For the first time in close to seven years, Congress failed to reach a budget agreement in time for the new fiscal year. As a result, the federal government has shut down, causing nationwide ripple effects with short- and long-term implications for schools.
Congress has struggled in recent years to meet self-imposed appropriations deadlines. The negotiations were particularly contentious this year in the wake of the Trump administration’s unprecedented push to unilaterally adjust federal spending decisions to align them with the president’s policy preferences.
House Republicans are pushing to extend current federal spending levels for a few weeks or months while Congress works out a full budget. But in the Senate, where the 53-member Republican majority needs seven Democrats to pass budget legislation, Democrats have refused to approve a budget that doesn’t include new protections against Republican-approved health-care cuts and President Donald Trump’s efforts to circumvent congressional spending decisions.

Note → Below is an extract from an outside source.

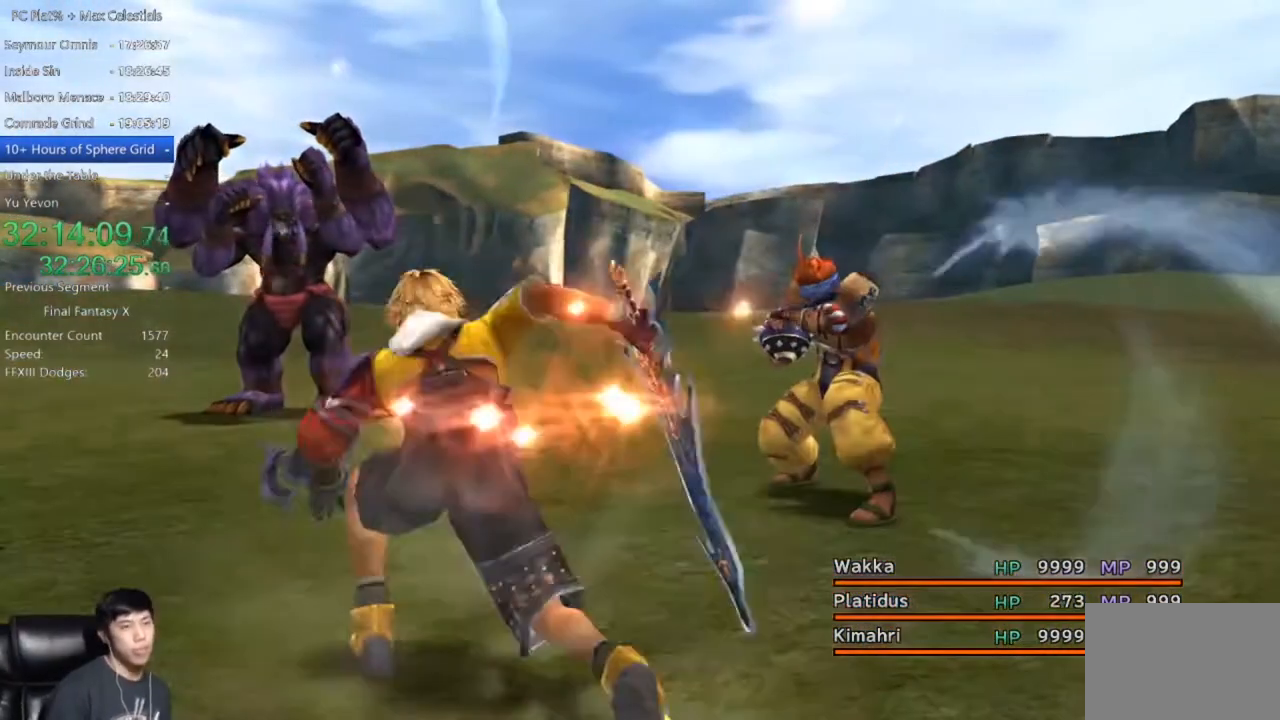
{"buttons": ["Y"], "left_stick": "center", "right_stick": "center", "events": [[33, "Y", "up"], [133, "Y", "down"], [233, "Y", "up"], [333, "Y", "down"], [400, "Y", "up"], [500, "Y", "down"]]}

With no consensus on Capitol Hill for even a portion of the federal budget, agencies began implementing shutdown contingency plans on Oct. 1. Hundreds of thousands of federal workers have been furloughed, threatening the stability of a wide range of social services. On Oct. 10, the Trump administration announced “substantial” layoffs of federal workers during the shutdown, including at the U.S. Department of Education.
The current shutdown has become the longest in U.S. history, outlasting the shutdown in late 2018 and early 2019 during the first Trump administration that spanned 35 days. The last shutdown to start on Oct. 1 happened in 2013.